There are those who know Geto Boys as the group who did “that one song from Office Space”, and then there are those of us who know them as the true pioneers of Southern rap music. I won’t claim I was around for Making Trouble, but I was there in 1990 when they released The Geto Boys. I was 13 years old, living in a small, white town in Northern California, and Tipper Gore and her PMRC were on a mission to shield kids like me from the horrors of the ghetto. Not only was The Getos Boys branded with the dreaded black-and-white parental advisory sticker, this album was so special, it came with a separate warning from the label.
“Def American Recordings is opposed to censorship. Our manufacturer and distributor, however, do not condone or endorse the content of this recording, which they find violent, sexist, racist, and indecent.”

--------------------

Aim of the task:
Can you copy the passage about the Geto Boys word for word, from "There are those who" up to and including "from the label."?

--------------------

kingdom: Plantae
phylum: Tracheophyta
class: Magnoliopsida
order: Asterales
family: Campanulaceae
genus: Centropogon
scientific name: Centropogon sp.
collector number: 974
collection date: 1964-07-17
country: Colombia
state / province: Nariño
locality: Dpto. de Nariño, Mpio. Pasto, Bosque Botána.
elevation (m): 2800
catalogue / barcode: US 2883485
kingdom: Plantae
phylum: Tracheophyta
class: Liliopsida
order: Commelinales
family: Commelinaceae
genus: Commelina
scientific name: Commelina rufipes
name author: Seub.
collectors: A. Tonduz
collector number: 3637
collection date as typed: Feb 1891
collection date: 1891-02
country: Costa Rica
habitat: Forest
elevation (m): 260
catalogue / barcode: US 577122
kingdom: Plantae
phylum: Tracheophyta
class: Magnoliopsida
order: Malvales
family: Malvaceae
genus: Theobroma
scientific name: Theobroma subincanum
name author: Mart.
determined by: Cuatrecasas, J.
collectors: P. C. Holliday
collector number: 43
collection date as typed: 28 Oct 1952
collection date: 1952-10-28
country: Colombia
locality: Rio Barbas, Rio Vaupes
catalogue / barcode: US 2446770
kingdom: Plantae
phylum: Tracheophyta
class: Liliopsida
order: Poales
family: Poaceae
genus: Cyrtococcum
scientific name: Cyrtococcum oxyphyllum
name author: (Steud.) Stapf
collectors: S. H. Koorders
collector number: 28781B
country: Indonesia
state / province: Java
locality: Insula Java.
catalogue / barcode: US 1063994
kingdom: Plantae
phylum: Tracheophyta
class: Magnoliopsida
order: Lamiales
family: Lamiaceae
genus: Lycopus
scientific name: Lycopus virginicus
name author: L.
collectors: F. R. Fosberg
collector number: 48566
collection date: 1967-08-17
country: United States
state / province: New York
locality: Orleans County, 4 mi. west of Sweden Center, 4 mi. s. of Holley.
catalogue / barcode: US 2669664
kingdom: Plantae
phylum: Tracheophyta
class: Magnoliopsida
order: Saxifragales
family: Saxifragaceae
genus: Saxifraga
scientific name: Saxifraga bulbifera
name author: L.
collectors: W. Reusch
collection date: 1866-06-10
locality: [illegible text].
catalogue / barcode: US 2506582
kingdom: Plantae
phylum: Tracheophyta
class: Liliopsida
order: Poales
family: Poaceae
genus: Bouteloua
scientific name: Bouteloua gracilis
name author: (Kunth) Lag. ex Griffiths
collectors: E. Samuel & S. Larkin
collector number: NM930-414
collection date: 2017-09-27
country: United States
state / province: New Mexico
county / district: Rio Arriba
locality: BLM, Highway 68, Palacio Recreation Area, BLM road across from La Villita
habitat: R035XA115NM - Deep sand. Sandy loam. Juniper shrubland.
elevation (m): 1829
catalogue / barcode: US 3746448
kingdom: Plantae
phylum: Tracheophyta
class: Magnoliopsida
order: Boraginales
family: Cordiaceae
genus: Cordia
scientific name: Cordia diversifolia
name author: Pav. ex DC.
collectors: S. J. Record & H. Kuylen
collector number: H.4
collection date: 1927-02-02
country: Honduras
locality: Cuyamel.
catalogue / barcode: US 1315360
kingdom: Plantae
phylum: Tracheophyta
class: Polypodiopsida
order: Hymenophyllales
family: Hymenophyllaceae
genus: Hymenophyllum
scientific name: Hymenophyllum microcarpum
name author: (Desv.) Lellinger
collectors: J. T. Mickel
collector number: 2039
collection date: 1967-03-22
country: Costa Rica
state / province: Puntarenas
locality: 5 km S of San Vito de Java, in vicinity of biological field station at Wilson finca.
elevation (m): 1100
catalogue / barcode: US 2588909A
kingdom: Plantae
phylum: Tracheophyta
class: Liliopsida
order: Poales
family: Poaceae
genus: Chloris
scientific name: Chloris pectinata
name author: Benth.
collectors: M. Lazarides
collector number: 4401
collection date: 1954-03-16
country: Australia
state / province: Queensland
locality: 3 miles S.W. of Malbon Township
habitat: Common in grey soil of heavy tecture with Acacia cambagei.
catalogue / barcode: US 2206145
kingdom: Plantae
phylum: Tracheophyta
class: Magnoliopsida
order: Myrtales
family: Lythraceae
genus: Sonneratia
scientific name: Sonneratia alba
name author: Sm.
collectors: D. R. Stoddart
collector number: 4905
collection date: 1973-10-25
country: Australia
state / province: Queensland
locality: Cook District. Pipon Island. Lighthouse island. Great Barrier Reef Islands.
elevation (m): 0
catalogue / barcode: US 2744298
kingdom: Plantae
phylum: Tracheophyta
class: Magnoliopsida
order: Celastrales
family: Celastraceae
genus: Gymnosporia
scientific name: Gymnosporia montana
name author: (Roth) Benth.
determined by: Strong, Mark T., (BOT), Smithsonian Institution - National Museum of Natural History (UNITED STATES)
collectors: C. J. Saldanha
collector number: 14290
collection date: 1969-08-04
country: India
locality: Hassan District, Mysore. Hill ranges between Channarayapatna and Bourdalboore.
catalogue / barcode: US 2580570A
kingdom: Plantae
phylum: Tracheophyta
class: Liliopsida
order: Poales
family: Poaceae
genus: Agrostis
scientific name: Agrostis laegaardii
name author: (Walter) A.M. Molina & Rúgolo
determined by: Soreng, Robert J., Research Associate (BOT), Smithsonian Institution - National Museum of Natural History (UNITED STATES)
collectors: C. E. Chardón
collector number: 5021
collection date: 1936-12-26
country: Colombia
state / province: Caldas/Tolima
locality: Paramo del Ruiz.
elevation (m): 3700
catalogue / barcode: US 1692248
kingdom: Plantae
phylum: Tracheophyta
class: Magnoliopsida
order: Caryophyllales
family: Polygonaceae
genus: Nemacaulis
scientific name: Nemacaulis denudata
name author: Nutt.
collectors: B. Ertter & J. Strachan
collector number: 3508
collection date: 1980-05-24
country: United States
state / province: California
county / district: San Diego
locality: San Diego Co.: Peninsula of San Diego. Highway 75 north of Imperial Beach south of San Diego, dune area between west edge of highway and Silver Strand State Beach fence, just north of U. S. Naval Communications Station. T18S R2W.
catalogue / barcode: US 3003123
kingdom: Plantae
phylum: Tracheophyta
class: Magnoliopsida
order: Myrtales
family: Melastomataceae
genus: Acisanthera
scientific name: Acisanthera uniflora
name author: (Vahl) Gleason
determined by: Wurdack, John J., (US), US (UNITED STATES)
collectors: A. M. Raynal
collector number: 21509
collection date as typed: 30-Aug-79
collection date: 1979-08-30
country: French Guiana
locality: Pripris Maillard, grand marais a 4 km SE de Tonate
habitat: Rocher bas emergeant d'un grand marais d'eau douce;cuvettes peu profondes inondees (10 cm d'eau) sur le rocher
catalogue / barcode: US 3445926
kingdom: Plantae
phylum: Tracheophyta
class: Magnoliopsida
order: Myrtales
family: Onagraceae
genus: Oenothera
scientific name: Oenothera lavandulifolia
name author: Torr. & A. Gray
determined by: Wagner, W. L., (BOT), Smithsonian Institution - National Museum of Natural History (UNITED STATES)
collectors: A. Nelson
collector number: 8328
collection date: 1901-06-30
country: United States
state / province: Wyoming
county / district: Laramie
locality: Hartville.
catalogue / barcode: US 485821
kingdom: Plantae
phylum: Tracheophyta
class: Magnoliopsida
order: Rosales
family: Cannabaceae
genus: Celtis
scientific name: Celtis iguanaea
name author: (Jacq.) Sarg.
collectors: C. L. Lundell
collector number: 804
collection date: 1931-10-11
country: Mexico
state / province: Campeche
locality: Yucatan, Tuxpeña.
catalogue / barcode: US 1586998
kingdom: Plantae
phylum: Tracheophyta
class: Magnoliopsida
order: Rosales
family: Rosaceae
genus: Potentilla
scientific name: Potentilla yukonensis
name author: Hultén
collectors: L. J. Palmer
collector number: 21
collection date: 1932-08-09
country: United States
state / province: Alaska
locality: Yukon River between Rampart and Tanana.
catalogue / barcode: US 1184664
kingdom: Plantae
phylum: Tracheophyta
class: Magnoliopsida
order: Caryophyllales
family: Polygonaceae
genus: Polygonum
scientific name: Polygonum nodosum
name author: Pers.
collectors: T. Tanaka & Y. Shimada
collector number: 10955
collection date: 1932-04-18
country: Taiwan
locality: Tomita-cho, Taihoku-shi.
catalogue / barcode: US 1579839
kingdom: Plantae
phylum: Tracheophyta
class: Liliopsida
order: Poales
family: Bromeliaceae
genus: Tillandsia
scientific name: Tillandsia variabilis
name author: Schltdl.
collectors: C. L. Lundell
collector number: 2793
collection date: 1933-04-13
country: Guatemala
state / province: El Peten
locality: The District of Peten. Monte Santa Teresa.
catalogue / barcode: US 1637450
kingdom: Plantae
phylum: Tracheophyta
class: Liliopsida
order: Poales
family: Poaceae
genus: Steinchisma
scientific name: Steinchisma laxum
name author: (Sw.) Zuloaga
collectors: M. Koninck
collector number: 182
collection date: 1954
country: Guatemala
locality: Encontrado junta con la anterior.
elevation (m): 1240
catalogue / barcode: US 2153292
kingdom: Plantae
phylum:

--------------------

Solution below:
There are those who know Geto Boys as the group who did “that one song from Office Space”, and then there are those of us who know them as the true pioneers of Southern rap music. I won’t claim I was around for Making Trouble, but I was there in 1990 when they released The Geto Boys. I was 13 years old, living in a small, white town in Northern California, and Tipper Gore and her PMRC were on a mission to shield kids like me from the horrors of the ghetto. Not only was The Getos Boys branded with the dreaded black-and-white parental advisory sticker, this album was so special, it came with a separate warning from the label.